De timmermansbaas en schepen Maarten Adriaanse krijgt op z’n verzoek toestemming ‘om op de stadswalle achter zijn pakhuis ‘De Samaritaan’, staande aan het westeinde van de Langstraat, een regenbak te maken voor z’n nieuwe woning in ‘t gemelde pakhuis te timmeren’. Dit pakhuis was in de eerste helft van deze eeuw in gebruik bij de kolenhandelaar Pieter der Kinderen.

* * *

Over de neringen kan het volgende worden gemeld.
De voormalige bierbrouwer en eigenaar van de brouwerij ‘De Waerelt’ Pieter Ruts krijgt vergunning om voor z’n opgerichte jeneverstokerij meerdere moutketels op te stellen. Hij heeft ook meer water nodig voor z’n jeneverstokerij. Daarvoor wil hij achter z’n hof nog een put graven die gemeenschap moet hebben met de brouwerijput. En omdat de stadsvroone door z’n hof haar loop heeft verzoekt hij het water van het Jan Leeuwenstraatje in deze put te mogen leiden en de vroone van de noordzijde te verleggen op zijn kosten.

De Middelburgse kooplieden, de gebroeders Tak, die enkele zoutketen exploiteren, delen het Stadsbestuur mee dat ze in juni 1777 vergunning tot sloop van de kleine zoutkeet van de heer Sluymers hebben ontvangen. Ze krijgen toestemming om de grond waarop deze zoutkeet stond te zuiveren en in gebruik te nemen voor hun zoutnering.

Dit jaar speelt een uitvoerige kwestie over de eigendom van de grond waarop de zoutkeet ‘De Potterie’ staat. In het archief bevindt zich van de 20e oktober 1778 een uiteenzetting van de advocaat Bakker (uit alle bewijsstukken opgemaakt) over dit geschil. Hierom had de Eerste Edele van Zeeland, de heer Van der Perre, verzocht.

* * *

De handhaving van de openbare orde noodzaakt tot enkele maatregelen. In mei worden opnieuw de stadsverboden gepubliceerd. Tegelijk laat het Stadsbestuur afkondigen dat ‘alle moetwille op wegen en straten en vooral des zondags wordt verboden op peenen en boeten daarby gesteld’.

In september besluit het Stadsbestuur ‘in navolging van de resolutie en ordonnantie van de Stad Middelburg alle arme vreemdelingen en onnutte ledigloopers te weren in de stad en onder deze jurisdictie’. En in december kondigt men een publicatie af tegen de boomschenders op de stadssingel en elders en looft een premie uit van 25 gulden voor degene die de daders aanbrengt.

* * *

Voor de kerkelijke gemeente is 1778 een jaar van beroering.

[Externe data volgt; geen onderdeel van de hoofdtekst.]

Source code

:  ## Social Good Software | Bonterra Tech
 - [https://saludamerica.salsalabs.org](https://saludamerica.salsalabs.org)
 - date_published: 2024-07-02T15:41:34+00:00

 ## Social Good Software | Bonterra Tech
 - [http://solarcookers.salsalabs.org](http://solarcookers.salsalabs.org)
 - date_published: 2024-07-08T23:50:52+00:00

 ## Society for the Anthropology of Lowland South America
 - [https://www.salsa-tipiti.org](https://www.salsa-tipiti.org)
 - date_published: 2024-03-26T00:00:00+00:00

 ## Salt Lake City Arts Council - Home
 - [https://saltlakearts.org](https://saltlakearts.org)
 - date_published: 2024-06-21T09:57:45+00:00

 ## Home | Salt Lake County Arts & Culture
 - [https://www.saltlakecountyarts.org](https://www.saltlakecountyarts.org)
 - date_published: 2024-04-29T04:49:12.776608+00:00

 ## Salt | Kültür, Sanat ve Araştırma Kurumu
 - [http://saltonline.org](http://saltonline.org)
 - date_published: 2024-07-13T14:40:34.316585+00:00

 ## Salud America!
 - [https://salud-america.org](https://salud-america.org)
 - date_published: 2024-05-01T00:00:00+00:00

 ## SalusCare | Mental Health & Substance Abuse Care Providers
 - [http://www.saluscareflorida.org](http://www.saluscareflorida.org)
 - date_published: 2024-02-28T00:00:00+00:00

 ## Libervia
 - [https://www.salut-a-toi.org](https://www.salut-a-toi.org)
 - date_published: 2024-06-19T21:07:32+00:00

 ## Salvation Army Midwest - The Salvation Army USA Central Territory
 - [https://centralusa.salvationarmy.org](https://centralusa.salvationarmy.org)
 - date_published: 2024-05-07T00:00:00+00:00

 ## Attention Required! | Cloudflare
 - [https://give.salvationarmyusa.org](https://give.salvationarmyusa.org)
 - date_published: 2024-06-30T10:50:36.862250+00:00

Dit jaar doet zich een merkwaardige zaak voor, waarbij de predikant en een deel van de kerkenraad zijn betrokken. Achteraf blijkt dat de beruchte Pieter van der Nol, die nog steeds boekhouder van de armenkas is, het twistvuur heeft aangestoken.

Ds. Molentiel geeft de kerkenraad te kennen dat hij zich bijzonder mag vergenoegen in zijn arbeid die hij heeft aangevangen met het houden van catechisatie. Dit niettegenstaande in ruim 30 jaar alhier geen catechisatie is gehouden. Hij kan zich in de leergierigheid van vele kinderen bijzonder vermaken. Hij had daarom gedacht om enkele prijzen uit te reiken aan de meest leergierige kinderen. ‘En om dit zyn genoegen de gemeente ook te doen deel hebben’ stelt hij aan de vergadering voor ‘om op de aanstaande Dag des Heeren, nadat de gewone godsdienstoefening geëindigd is, vijf van deze kinderen eens in ‘t openbaar te vragen voor de ganse gemeente om daardoor een blijk aan deselve te geven wat de arbeid van een Leraar met behulp van ouders kan uitwerken om zo ook anderen daardoor meer en meer op te wekken’. En hij voegt daaraan toe: ‘Als de gemeynte sulks hoort, zal deze wel opgewekt worden om een liefdegave voor de kinderen te willen geven, wyl myn arbeid ten dienste van de gemeynte geschiedt en die hun kinderen het voordeel daarvan genieten’. Tot nu toe heeft hij steeds prijsjes gegeven uit z’n eigen beurs. Men kan van hem toch niet vergen dat hij altijd op eigen kosten de beloningen voor de kinderen koopt zoals hij tot hier toe gedaan heeft, ‘waartoe ik reeds al verscheidene guldens gebruikt hebbe, schoon ik my dat niet beklaag, de vruchten daarvan ziende’.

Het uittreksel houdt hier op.